* WORK REQUIRED: Copy the items starting at the line that contains "uTube Music" and ending at the line that contains "Kit de prensa", with "Spotify" renamed to "Tidal" and nothing else changed. Give only those lines.

* DATA IN THIS EXERCISE:

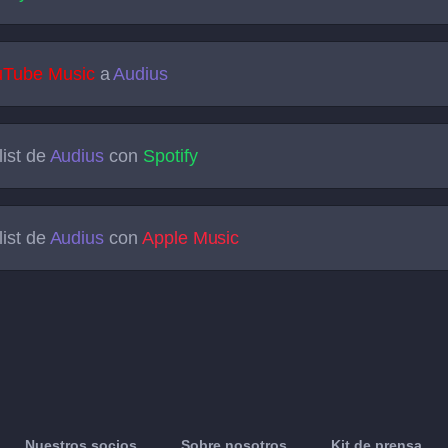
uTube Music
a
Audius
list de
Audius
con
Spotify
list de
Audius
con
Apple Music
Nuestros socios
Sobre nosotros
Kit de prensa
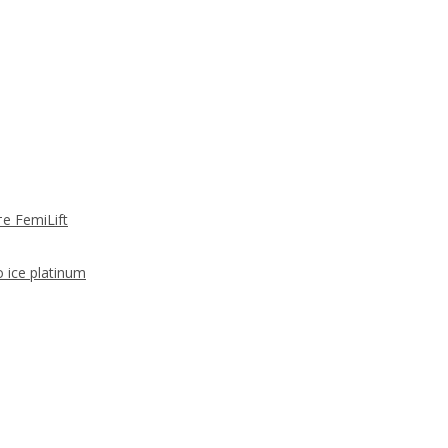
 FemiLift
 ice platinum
* * *
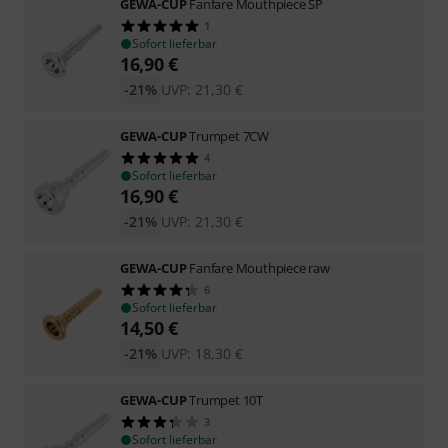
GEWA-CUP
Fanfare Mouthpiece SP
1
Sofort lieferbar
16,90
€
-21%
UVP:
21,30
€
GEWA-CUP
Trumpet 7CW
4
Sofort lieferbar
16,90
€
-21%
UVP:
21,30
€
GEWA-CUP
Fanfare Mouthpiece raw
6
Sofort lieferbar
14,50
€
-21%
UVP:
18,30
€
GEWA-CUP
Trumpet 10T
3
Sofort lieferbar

* ANSWER BOX:
uTube Music
a
Audius
list de
Audius
con
Tidal
list de
Audius
con
Apple Music
Nuestros socios
Sobre nosotros
Kit de prensa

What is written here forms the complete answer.